Give back an exact copy of the listing that follows, without the pictures.

* Information supplied *

•••

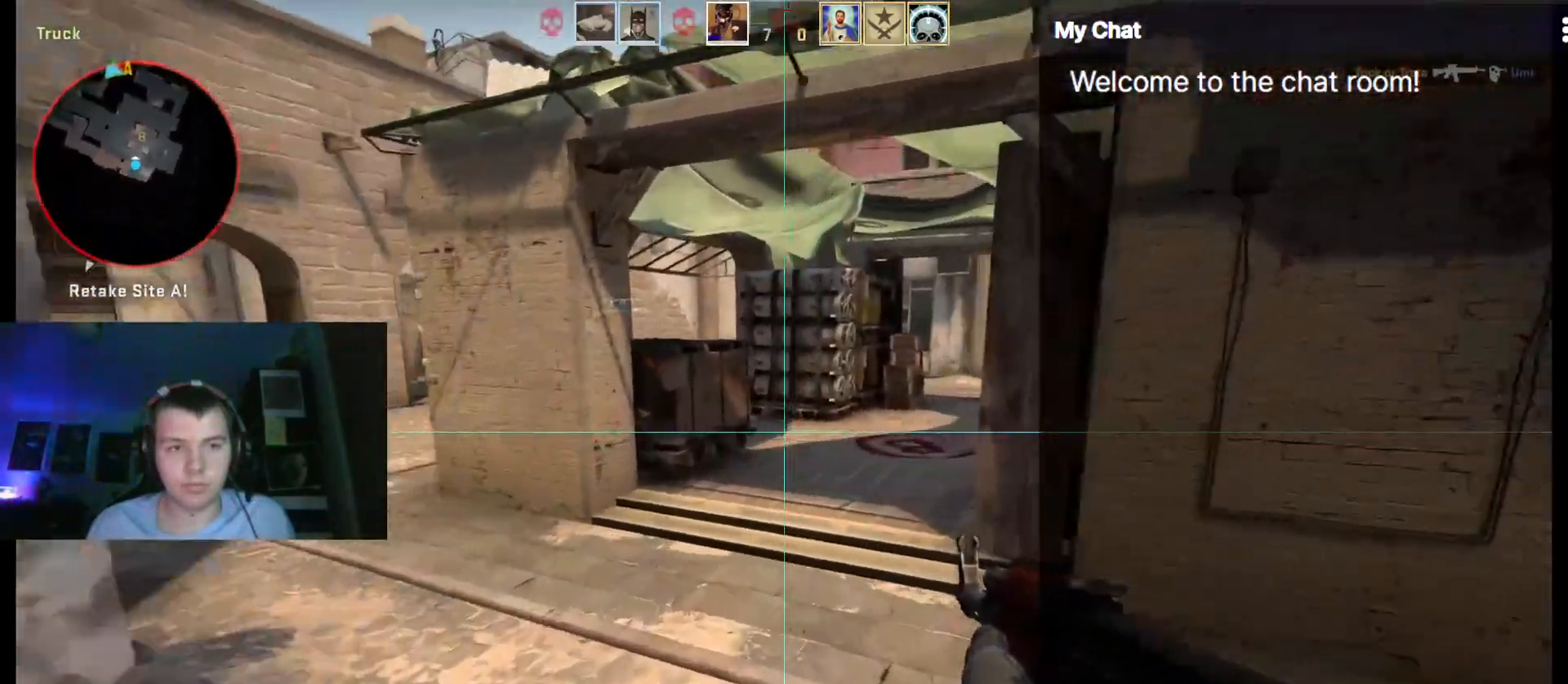
{"keys": ["w"], "events": [[200, "3", "down"], [350, "3", "up"]]}
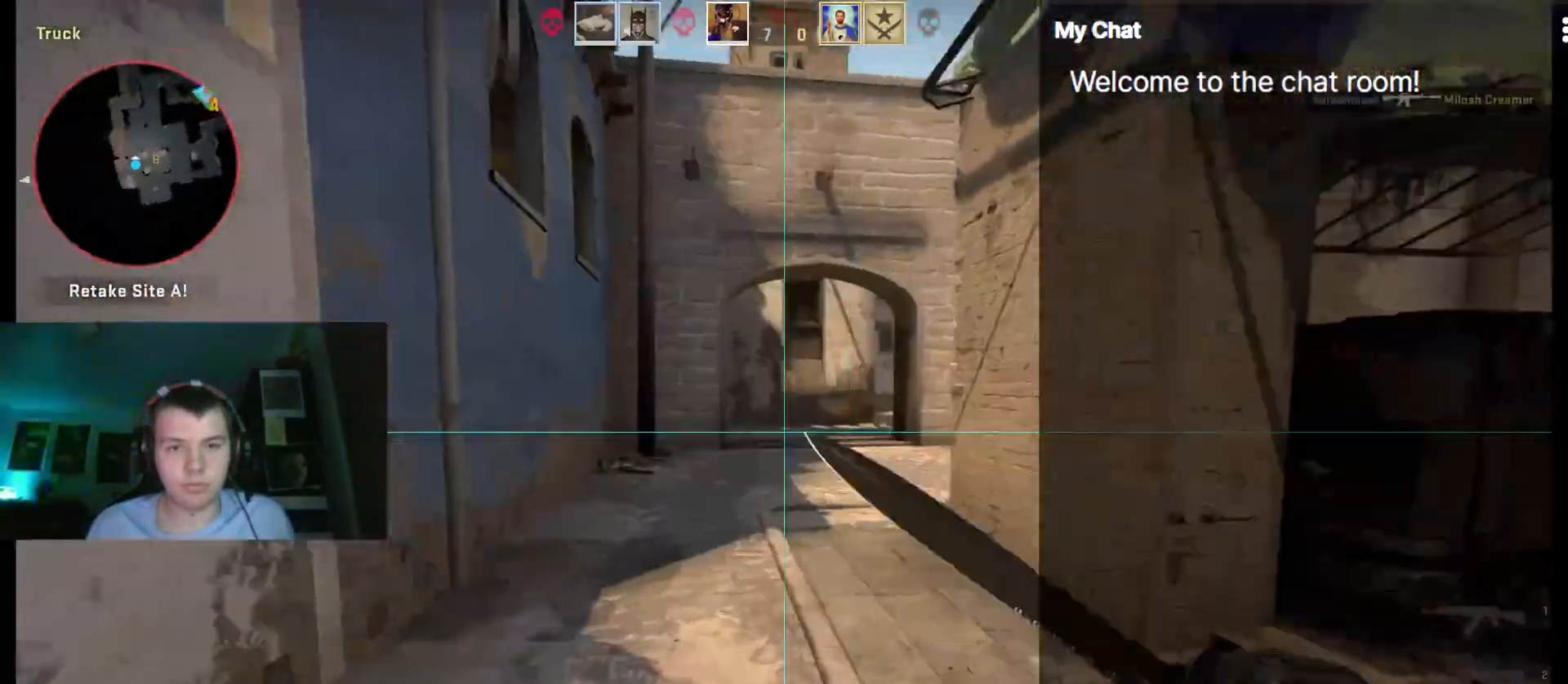
{"keys": ["q", "w"], "events": [[217, "q", "down"]]}
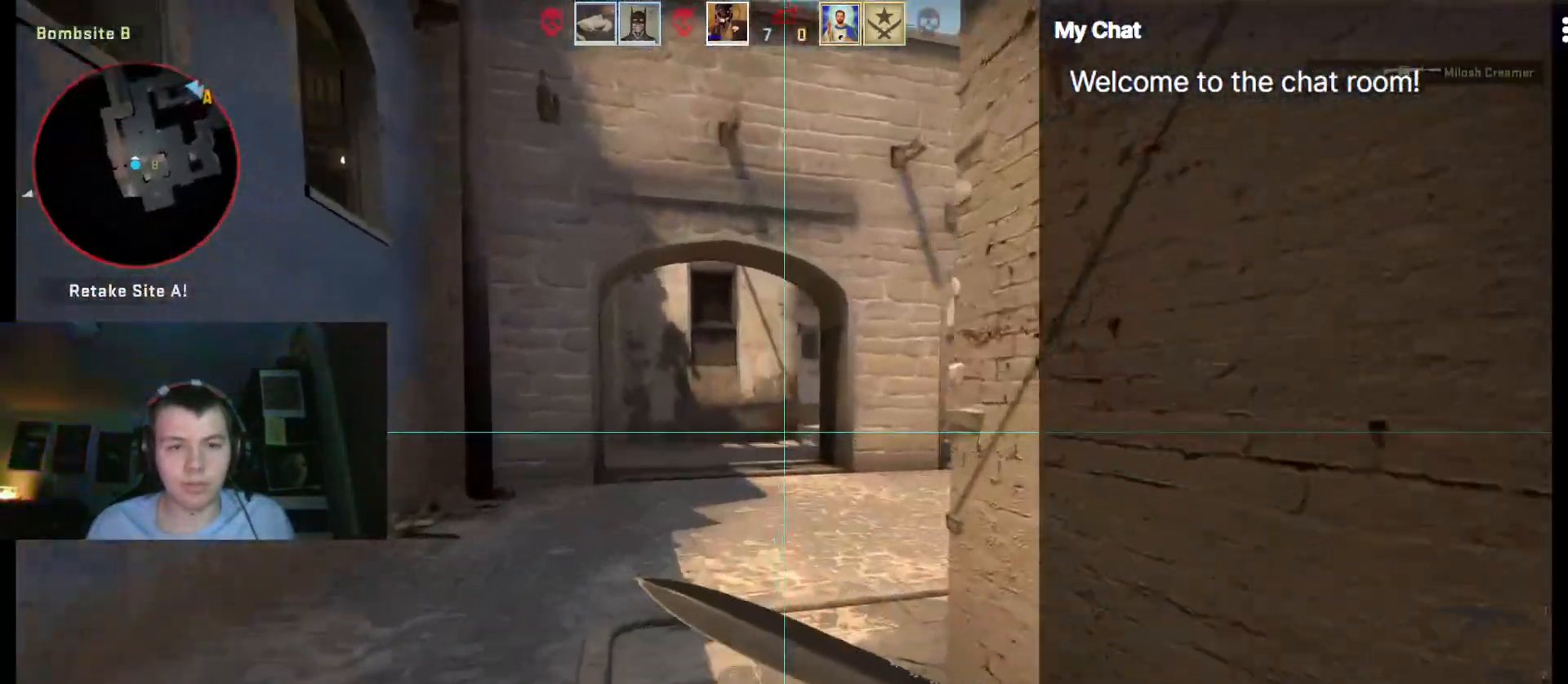
{"keys": ["q", "w"], "events": []}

•••

* Response for this exercise *
{"keys": ["w"], "events": [[200, "3", "down"], [350, "3", "up"]]}
{"keys": ["q", "w"], "events": [[217, "q", "down"]]}
{"keys": ["q", "w"], "events": []}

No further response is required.